### Verilen Metin

Türkiye ‘bunu’ hak etmiyor
22 haziran 2022 yeni şafak
Herhâlde hakimlerimiz, savcılarımız kafalarına göre takılmıyorlardır...
Ancak Türkiye ile ilgili ‘adalet’ ve ‘hukukun üstünlüğü’ konusunda ülkemizde ve yurt dışında son derece olumsuz bir kanı var. Bu, ülke içinde, vatandaşlar arasında bir ‘güven krizi’ olarak tezahür ediyor.
Dilan Polat’ın serbest bırakılmasının, Ali Koç’u iterek yere düşüren ve futbol camiasında büyük infiale neden olan Göztepesporlu görevlinin ev hapsine alınmasının mutlaka hukuki, yasalarla uyumlu bir açıklaması vardır...
Öte yandan bunun gibi ikircikli sayılabilecek izahata muhtaç, toplum vicdanında olumsuz algılanan pek çok yasal uygulamadan söz edilebilir... Söz konusu durumun ortadan kaldırılmasının ise tek bir yolu vardır: Adalet sisteminin; iletişimini, ülke düzeyinde ve uluslararası çapta, layıkıyla yönetebilmesi... Bunun gerçekleştiğinden söz etmek mümkün müdür?
Hayır!
Adalet Bakanımız, kamuoyunda hareketlenmeye neden olan uygulamaların yasalar doğrultusunda yürütüldüğünü anlatmaktadır, doğru. Peki, bunu kanun maddelerini sıralayarak yapmak gerekli midir? Evet... Yeterli midir? Asla!..
Şimdi ülkemizin adalet konusundaki algılanmasına bir göz atalım...
Uluslararası Demokrasi ve Seçim Yardımı Enstitüsü’nün (International IDEA) 2023 “Demokrasinin Küresel Durumu” raporuna göre; Türkiye, 173 ülke içinde hukukun üstünlüğü alanında 148. sırada yer alıyormuş.
KONDA’nın 2022 yılında yayınlanan bir araştırmasında “Türkiye’deki adalet sistemine güveniyor musunuz?’’ sorusuna “Güvenmiyorum’’ diyenlerin oranı yüzde 69 olarak saptanmış.

### Verilen Görev
Metne göre şu ifadeler doğru mu: (a) International IDEA raporunda Türkiye, hukukun üstünlüğü alanında 173 ülke içinde 148. sıradadır. (b) KONDA araştırmasında adalet sistemine güvenmediğini söyleyenlerin oranı yüzde 59'dur. (c) Yazara göre Adalet Bakanı'nın kanun maddelerini sıralaması yeterlidir. Her biri için evet ya da hayır deyin ve kararı belirleyen sözleri metinden birebir alıntılayın. Yalnızca metinde yazanlara dayanın.

### Kayıtlı Bilgiler

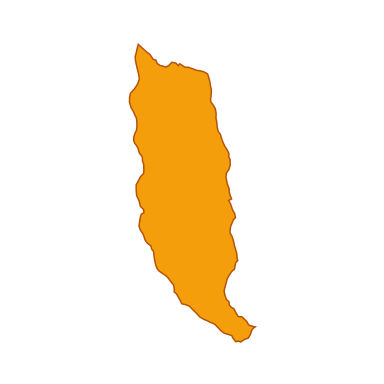 outline of Anhumas, São Paulo, Brazil, rotated 155°
{"feature_id": "56859067B94307152786888", "entity_name": "Anhumas", "entity_type": "district", "adm_level": 2, "iso_a3": "BRA", "parent_name": "Brazil", "parent_adm1": "São Paulo", "projection": "equal_earth", "projection_center": [-51.429, -22.356], "detail": "fine", "context": "isolated", "style": "filled", "palette": "amber", "viewbox_px": 384, "rotation_deg": 155, "n_neighbors": 0, "source": "geoboundaries", "source_scale": "gbopen_adm2", "svg_char_len": 2487}
<svg xmlns="http://www.w3.org/2000/svg" viewBox="0 0 384 384"><g transform="rotate(155 192 192)"><path d="M216.6,42.3L215.7,37.9L212.8,37.2L211.1,35.4L208.5,36.0L206.2,36.2L202.8,35.8L199.4,38.1L196.6,41.1L194.0,42.7L191.7,43.0L194.8,45.5L196.8,47.5L197.1,51.5L198.3,54.8L199.6,57.9L202.8,59.6L203.2,63.9L203.4,68.6L205.0,70.7L206.0,73.8L204.9,76.7L206.2,80.2L205.8,84.2L204.9,88.5L202.2,92.0L199.1,95.6L197.2,98.0L194.8,99.9L191.8,101.9L188.8,103.5L186.1,104.1L183.6,107.7L182.0,109.7L179.6,110.5L178.8,113.6L177.4,117.4L176.9,120.6L176.1,126.0L175.1,129.9L174.5,134.8L174.8,139.2L173.3,141.7L171.5,144.5L168.8,147.0L166.3,149.3L163.4,150.4L162.4,154.6L162.8,157.5L162.6,160.6L162.1,164.6L162.3,168.8L159.0,169.0L158.9,172.7L158.2,176.5L157.0,179.2L156.6,184.5L155.6,188.4L154.8,191.5L152.7,194.7L149.1,196.8L146.0,200.2L143.8,205.3L143.8,208.4L142.3,211.2L142.4,215.8L143.0,219.9L142.9,224.8L142.5,228.7L141.9,232.1L142.6,235.8L141.8,240.2L140.0,244.8L139.1,248.7L136.9,253.1L135.7,257.6L136.1,262.2L136.9,265.6L136.0,268.2L134.5,270.4L132.6,273.7L131.2,276.6L130.4,280.5L129.0,285.2L128.4,288.8L128.0,292.5L129.5,294.6L131.0,296.5L133.5,298.4L136.2,300.2L139.7,303.8L142.5,306.5L145.7,308.1L148.9,313.4L151.1,312.3L152.0,315.4L155.4,318.1L159.6,316.5L162.8,316.2L165.0,318.2L167.5,320.2L169.3,323.3L168.9,326.6L171.1,328.7L171.6,332.0L172.1,334.9L173.8,337.6L175.2,341.0L176.3,343.6L178.3,348.6L181.2,345.1L183.6,341.9L186.2,338.8L187.4,335.9L188.4,332.0L189.4,327.4L190.5,321.6L192.0,316.7L194.9,313.5L197.7,311.5L200.8,309.7L203.9,308.3L206.0,307.6L208.6,304.1L210.7,299.9L211.6,293.8L211.1,290.2L211.2,286.9L211.2,282.4L212.4,278.7L214.5,274.1L216.4,271.2L218.8,269.4L221.7,266.2L223.1,263.3L223.3,260.0L222.6,257.3L222.5,254.1L223.3,249.6L222.2,245.1L223.7,241.2L224.1,237.5L226.2,232.5L228.0,229.3L232.3,227.6L236.9,224.0L239.6,222.1L242.0,216.8L243.7,212.1L243.7,206.5L244.8,200.7L243.3,196.5L244.3,193.6L247.3,193.3L249.1,191.4L251.4,188.3L254.5,183.3L254.9,179.0L254.1,174.5L254.8,167.9L254.1,164.6L252.0,160.3L252.7,157.5L252.0,154.5L253.4,150.2L254.6,146.2L255.7,141.2L256.0,137.5L255.4,134.6L253.4,131.0L251.2,127.6L250.0,124.3L249.2,120.3L248.0,115.5L248.9,111.9L250.4,108.8L249.1,106.4L248.9,103.4L248.5,98.9L248.5,95.0L244.9,92.2L242.5,89.4L241.6,86.6L240.3,83.2L238.9,79.4L237.8,75.5L234.8,71.2L232.8,69.2L231.1,66.8L228.8,64.4L227.1,62.2L225.8,58.3L224.5,54.2L222.6,50.6L219.7,47.9L216.7,45.2L216.6,42.3Z" fill="#f59e0b" stroke="#b45309" stroke-width="1.5"/></g></svg>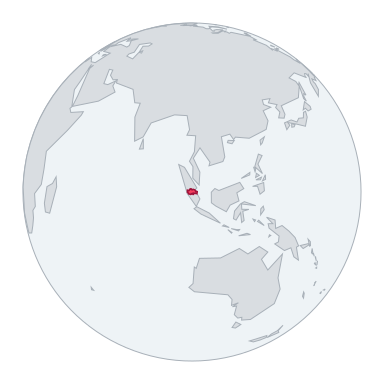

### Alıştırma Sonucu
(a) Evet: "Türkiye, 173 ülke içinde hukukun üstünlüğü alanında 148. sırada yer alıyormuş."
(b) Hayır: "“Güvenmiyorum’’ diyenlerin oranı yüzde 69 olarak saptanmış."
(c) Hayır: "Yeterli midir? Asla!.."